### Activity
Repeat the records in full and exactly, omitting pictures.
------ Data
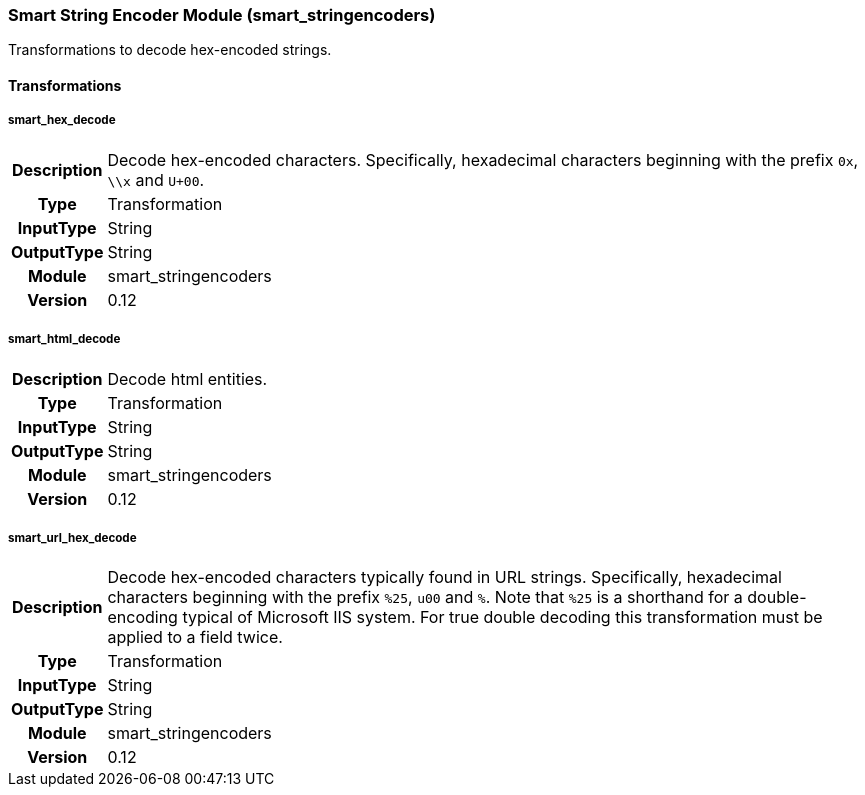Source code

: [[module.smart_stringencoders]]
=== Smart String Encoder Module (smart_stringencoders)

Transformations to decode hex-encoded strings.

==== Transformations

[[transformation.smart_hex_decode]]
===== smart_hex_decode
[cols=">h,<9"]
|===============================================================================
|Description|Decode hex-encoded characters. Specifically, hexadecimal characters beginning with the prefix `0x`, `\\x` and `U+00`.
|       Type|Transformation
|  InputType|String
| OutputType|String
|     Module|smart_stringencoders
|    Version|0.12
|===============================================================================

[[transformation.smart_html_decode]]
===== smart_html_decode
[cols=">h,<9"]
|===============================================================================
|Description|Decode html entities.
|       Type|Transformation
|  InputType|String
| OutputType|String
|     Module|smart_stringencoders
|    Version|0.12
|===============================================================================

[[transformation.smart_url_hex_decode]]
===== smart_url_hex_decode
[cols=">h,<9"]
|===============================================================================
|Description|Decode hex-encoded characters typically found in URL strings. Specifically, hexadecimal characters beginning with the prefix `%25`, `u00` and `%`. Note that `%25` is a shorthand for a double-encoding typical of Microsoft IIS system. For true double decoding this transformation must be applied to a field twice.
|       Type|Transformation
|  InputType|String
| OutputType|String
|     Module|smart_stringencoders
|    Version|0.12
|===============================================================================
------------
### Result of this exercise
Source code

: [[module.smart_stringencoders]]
=== Smart String Encoder Module (smart_stringencoders)

Transformations to decode hex-encoded strings.

==== Transformations

[[transformation.smart_hex_decode]]
===== smart_hex_decode
[cols=">h,<9"]
|===============================================================================
|Description|Decode hex-encoded characters. Specifically, hexadecimal characters beginning with the prefix `0x`, `\\x` and `U+00`.
|       Type|Transformation
|  InputType|String
| OutputType|String
|     Module|smart_stringencoders
|    Version|0.12
|===============================================================================

[[transformation.smart_html_decode]]
===== smart_html_decode
[cols=">h,<9"]
|===============================================================================
|Description|Decode html entities.
|       Type|Transformation
|  InputType|String
| OutputType|String
|     Module|smart_stringencoders
|    Version|0.12
|===============================================================================

[[transformation.smart_url_hex_decode]]
===== smart_url_hex_decode
[cols=">h,<9"]
|===============================================================================
|Description|Decode hex-encoded characters typically found in URL strings. Specifically, hexadecimal characters beginning with the prefix `%25`, `u00` and `%`. Note that `%25` is a shorthand for a double-encoding typical of Microsoft IIS system. For true double decoding this transformation must be applied to a field twice.
|       Type|Transformation
|  InputType|String
| OutputType|String
|     Module|smart_stringencoders
|    Version|0.12
|===============================================================================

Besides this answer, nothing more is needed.